To date, madware has primarily affected the Android platform, but no mobile platform is immune. Agencies should be prepared to eradicate madware from the smartphones and tablets that they issue, as well as handle concerns regarding their workers’ participation in bring-your-own-device (BYOD) initiatives.
Here are some tips for handling madware.
Prevent madware installations.
It’s typically difficult to determine the source of madware and remove it from mobile devices, so the best approach is to prevent it from being installed in the first place. Consider employing application whitelisting, application control and other security technologies that can restrict which software can be run on mobile devices, thus preventing madware from being installed.

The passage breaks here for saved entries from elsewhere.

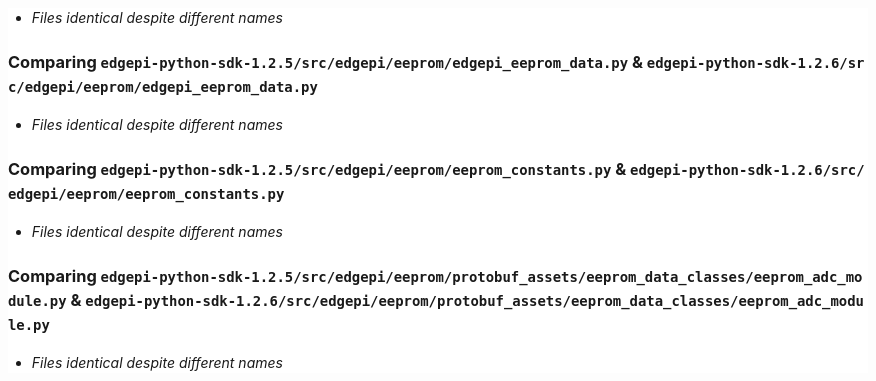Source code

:  * *Files identical despite different names*

### Comparing `edgepi-python-sdk-1.2.5/src/edgepi/eeprom/edgepi_eeprom_data.py` & `edgepi-python-sdk-1.2.6/src/edgepi/eeprom/edgepi_eeprom_data.py`

 * *Files identical despite different names*

### Comparing `edgepi-python-sdk-1.2.5/src/edgepi/eeprom/eeprom_constants.py` & `edgepi-python-sdk-1.2.6/src/edgepi/eeprom/eeprom_constants.py`

 * *Files identical despite different names*

### Comparing `edgepi-python-sdk-1.2.5/src/edgepi/eeprom/protobuf_assets/eeprom_data_classes/eeprom_adc_module.py` & `edgepi-python-sdk-1.2.6/src/edgepi/eeprom/protobuf_assets/eeprom_data_classes/eeprom_adc_module.py`

 * *Files identical despite different names*

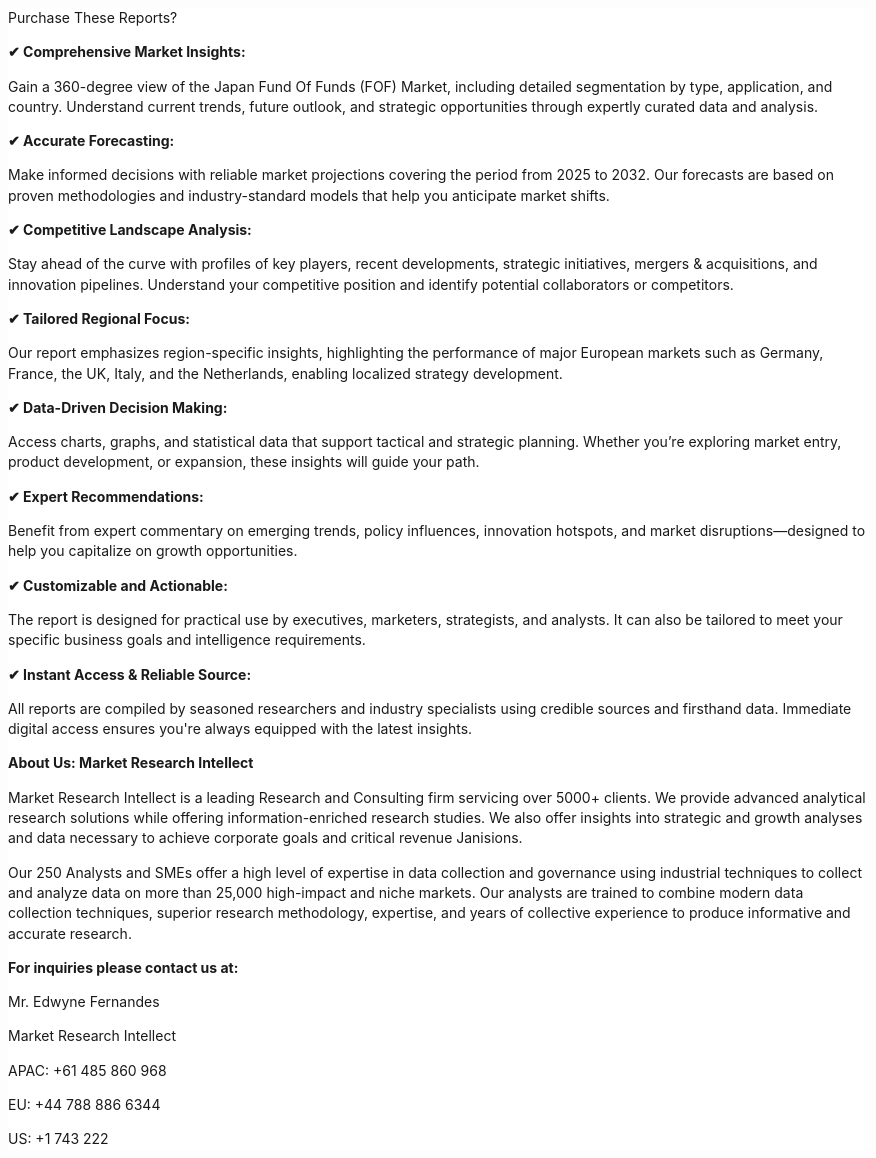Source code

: Purchase These Reports?</h2><p><strong>✔ Comprehensive Market Insights:</strong></p><p>Gain a 360-degree view of the Japan Fund Of Funds (FOF) Market, including detailed segmentation by type, application, and country. Understand current trends, future outlook, and strategic opportunities through expertly curated data and analysis.</p><p><strong>✔ Accurate Forecasting:</strong></p><p>Make informed decisions with reliable market projections covering the period from 2025 to 2032. Our forecasts are based on proven methodologies and industry-standard models that help you anticipate market shifts.</p><p><strong>✔ Competitive Landscape Analysis:</strong></p><p>Stay ahead of the curve with profiles of key players, recent developments, strategic initiatives, mergers &amp; acquisitions, and innovation pipelines. Understand your competitive position and identify potential collaborators or competitors.</p><p><strong>✔ Tailored Regional Focus:</strong></p><p>Our report emphasizes region-specific insights, highlighting the performance of major European markets such as Germany, France, the UK, Italy, and the Netherlands, enabling localized strategy development.</p><p><strong>✔ Data-Driven Decision Making:</strong></p><p>Access charts, graphs, and statistical data that support tactical and strategic planning. Whether you&rsquo;re exploring market entry, product development, or expansion, these insights will guide your path.</p><p><strong>✔ Expert Recommendations:</strong></p><p>Benefit from expert commentary on emerging trends, policy influences, innovation hotspots, and market disruptions&mdash;designed to help you capitalize on growth opportunities.</p><p><strong>✔ Customizable and Actionable:</strong></p><p>The report is designed for practical use by executives, marketers, strategists, and analysts. It can also be tailored to meet your specific business goals and intelligence requirements.</p><p><strong>✔ Instant Access &amp; Reliable Source:</strong></p><p>All reports are compiled by seasoned researchers and industry specialists using credible sources and firsthand data. Immediate digital access ensures you're always equipped with the latest insights.</p><p><strong><span class="font-[700]">About Us: Market Research Intellect</span></strong></p><p><span class="">Market Research Intellect is a leading Research and Consulting firm servicing over 5000+ clients. We provide advanced analytical research solutions while offering information-enriched research studies.&nbsp;</span>We also offer insights into strategic and growth analyses and data necessary to achieve corporate goals and critical revenue Janisions.</p><p><span class="">Our 250 Analysts and SMEs offer a high level of expertise in data collection and governance using industrial techniques to collect and analyze data on more than 25,000 high-impact and niche markets. Our analysts are trained to combine modern data collection techniques, superior research methodology, expertise, and years of collective experience to produce informative and accurate research.</span></p><p><strong>For inquiries please contact us at:</strong></p><p>Mr. Edwyne Fernandes</p><p>Market Research Intellect</p><p>APAC: +61 485 860 968</p><p>EU: +44 788 886 6344</p><p>US: +1 743 222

When whitelisting and other controls aren’t feasible, particularly for BYOD programs, rely on user education and caution employees against installing apps from unknown sources.
Educate users on the signs of madware.
Because madware is a fairly new form of attack, users may not realize its presence. Instead, they may think that their mobile devices are malfunctioning. Educate them on the signs of madware so that when they see them, they can seek IT help.
Madware is known to generate unwanted pop-up ads, text messages, alerts and icons, and also change web browser settings and ringtones. Madware also places ads in calendars, photo albums, and other places where users store their personal data. Some forms of madware even insert advertising into the dialing process, forcing users to listen to advertisements before they can place a phone call.
Clean up mobile devices that contain madware.
Ad detector apps, such as Symantec Norton Spot, can identify and handle madware on Android devices. When a user runs the ad detector, it determines which of the device’s other apps are responsible for madware on the device. Some ad detector apps can stop the advertising from infiltrating the mobile device while still permitting use of the madware app, while others can uninstall madware altogether, depending on the user’s preference.
Be prepared to assist users with running these tools.